Mallon bows out after epiphany


OAKMONT, Pa. – Meg Mallon knew it was time to retire at the LPGA Championship two weeks ago.

She isn’t using the word retire, because she knows how golf is, how she’ll be making cameos and other appearances, so she says she’s “stepping away” from the LPGA and tour life. She said the decision was easy.

“They say every athlete knows when it’s time to go,” Mallon, 47, said in a telephone conversation. “I had my epiphany at Rochester. I was playing well. The difference was I did not have that desire I’ve always had to get the ball in the hole.

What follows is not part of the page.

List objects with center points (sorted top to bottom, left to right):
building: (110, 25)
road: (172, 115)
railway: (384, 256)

“The best players have more than talent. They have a great desire in their heart to get the ball in the hole no matter what.”

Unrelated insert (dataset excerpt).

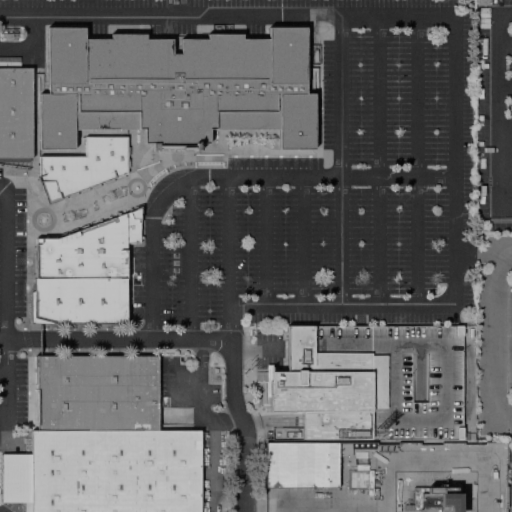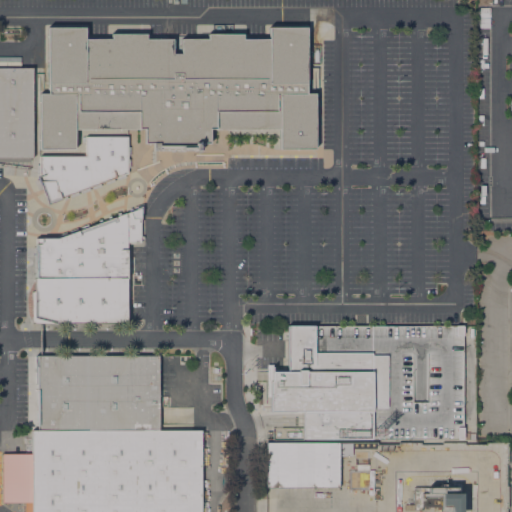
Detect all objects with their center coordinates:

Mallon said she lost that desire and her scores began ballooning because of it.

“So it was an easy decision,” she said. “It’s time to move on, and I’m happy about it.”

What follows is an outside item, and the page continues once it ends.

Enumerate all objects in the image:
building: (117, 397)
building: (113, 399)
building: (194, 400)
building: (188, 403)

One of the classiest, most likeable players in the history of the tour decided she would quietly step away after making her final appearance at the Jamie Farr Owens Corning Classic in Toledo last week. She did it so quietly she didn’t even tell her brothers, John and Paul, before teeing it up a final time there. They followed her in Toledo and she told them after the round.

Mallon never intended for word to leak at the U.S. Women’s Open this week. It did so, though, after she officially withdrew from the championship last weekend. She chose Toledo as her last event because it brought her “full circle.” She made her first LPGA appearance in Toledo and won her last LPGA title there.

With 18 LPGA titles to her credit, four of them majors, two of them U.S. Women’s Opens, Mallon leaves the game with tons of honors, trophies and awards. She leaves with even more respect for the kind of person she is. Mallon amazed her friends when she left the game last year to be with her dying sister, Tricia. Mallon spent the last 100 days at her sister's side as abdominal cancer took Tricia's life. Mallon helped Tricia's husband and the couple's three children through the ordeal.

'A lot of people don’t know what Meg did for her sister, or what a really tough time it was for her family,” Hall of Famer Juli Inkster said. “It was amazing how Meg never complained.

“Meg put her career on hold, and I don’t think there are too many people who would have done what she has done. She really has her priorities in order, and I have tremendous respect for her.”